§ Brief: Set down the data below once more, precisely as it reads.

§ Dataset excerpt:
*****

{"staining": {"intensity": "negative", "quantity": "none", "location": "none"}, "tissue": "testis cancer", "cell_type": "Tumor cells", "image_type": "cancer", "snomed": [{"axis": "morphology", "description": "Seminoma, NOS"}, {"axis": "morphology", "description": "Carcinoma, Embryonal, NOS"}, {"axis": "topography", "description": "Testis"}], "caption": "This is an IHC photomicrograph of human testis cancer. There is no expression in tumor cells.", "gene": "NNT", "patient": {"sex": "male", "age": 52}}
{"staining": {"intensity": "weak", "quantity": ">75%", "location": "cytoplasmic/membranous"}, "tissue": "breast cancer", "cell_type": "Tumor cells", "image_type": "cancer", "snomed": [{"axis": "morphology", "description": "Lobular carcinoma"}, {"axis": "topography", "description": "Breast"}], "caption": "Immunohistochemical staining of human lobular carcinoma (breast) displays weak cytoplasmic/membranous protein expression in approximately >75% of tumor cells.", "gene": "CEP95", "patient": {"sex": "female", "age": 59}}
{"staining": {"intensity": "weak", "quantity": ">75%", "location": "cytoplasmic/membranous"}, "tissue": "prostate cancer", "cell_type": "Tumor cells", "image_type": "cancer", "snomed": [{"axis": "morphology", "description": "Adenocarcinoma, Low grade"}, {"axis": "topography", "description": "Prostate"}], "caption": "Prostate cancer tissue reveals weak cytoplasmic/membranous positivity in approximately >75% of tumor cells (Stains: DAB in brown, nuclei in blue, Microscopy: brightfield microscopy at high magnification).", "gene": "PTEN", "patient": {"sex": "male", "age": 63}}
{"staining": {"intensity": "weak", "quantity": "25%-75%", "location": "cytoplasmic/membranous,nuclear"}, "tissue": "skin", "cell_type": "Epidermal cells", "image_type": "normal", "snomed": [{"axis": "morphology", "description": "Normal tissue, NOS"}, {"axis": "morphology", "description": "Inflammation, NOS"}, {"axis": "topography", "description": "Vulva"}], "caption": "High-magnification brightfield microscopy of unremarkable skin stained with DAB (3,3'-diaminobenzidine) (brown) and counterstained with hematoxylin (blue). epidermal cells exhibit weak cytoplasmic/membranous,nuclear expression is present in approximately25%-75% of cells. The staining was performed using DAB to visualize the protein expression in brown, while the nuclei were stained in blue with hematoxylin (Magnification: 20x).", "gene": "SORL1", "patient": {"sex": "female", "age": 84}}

*****

§ Result of this task:
{"staining": {"intensity": "negative", "quantity": "none", "location": "none"}, "tissue": "testis cancer", "cell_type": "Tumor cells", "image_type": "cancer", "snomed": [{"axis": "morphology", "description": "Seminoma, NOS"}, {"axis": "morphology", "description": "Carcinoma, Embryonal, NOS"}, {"axis": "topography", "description": "Testis"}], "caption": "This is an IHC photomicrograph of human testis cancer. There is no expression in tumor cells.", "gene": "NNT", "patient": {"sex": "male", "age": 52}}
{"staining": {"intensity": "weak", "quantity": ">75%", "location": "cytoplasmic/membranous"}, "tissue": "breast cancer", "cell_type": "Tumor cells", "image_type": "cancer", "snomed": [{"axis": "morphology", "description": "Lobular carcinoma"}, {"axis": "topography", "description": "Breast"}], "caption": "Immunohistochemical staining of human lobular carcinoma (breast) displays weak cytoplasmic/membranous protein expression in approximately >75% of tumor cells.", "gene": "CEP95", "patient": {"sex": "female", "age": 59}}
{"staining": {"intensity": "weak", "quantity": ">75%", "location": "cytoplasmic/membranous"}, "tissue": "prostate cancer", "cell_type": "Tumor cells", "image_type": "cancer", "snomed": [{"axis": "morphology", "description": "Adenocarcinoma, Low grade"}, {"axis": "topography", "description": "Prostate"}], "caption": "Prostate cancer tissue reveals weak cytoplasmic/membranous positivity in approximately >75% of tumor cells (Stains: DAB in brown, nuclei in blue, Microscopy: brightfield microscopy at high magnification).", "gene": "PTEN", "patient": {"sex": "male", "age": 63}}
{"staining": {"intensity": "weak", "quantity": "25%-75%", "location": "cytoplasmic/membranous,nuclear"}, "tissue": "skin", "cell_type": "Epidermal cells", "image_type": "normal", "snomed": [{"axis": "morphology", "description": "Normal tissue, NOS"}, {"axis": "morphology", "description": "Inflammation, NOS"}, {"axis": "topography", "description": "Vulva"}], "caption": "High-magnification brightfield microscopy of unremarkable skin stained with DAB (3,3'-diaminobenzidine) (brown) and counterstained with hematoxylin (blue). epidermal cells exhibit weak cytoplasmic/membranous,nuclear expression is present in approximately25%-75% of cells. The staining was performed using DAB to visualize the protein expression in brown, while the nuclei were stained in blue with hematoxylin (Magnification: 20x).", "gene": "SORL1", "patient": {"sex": "female", "age": 84}}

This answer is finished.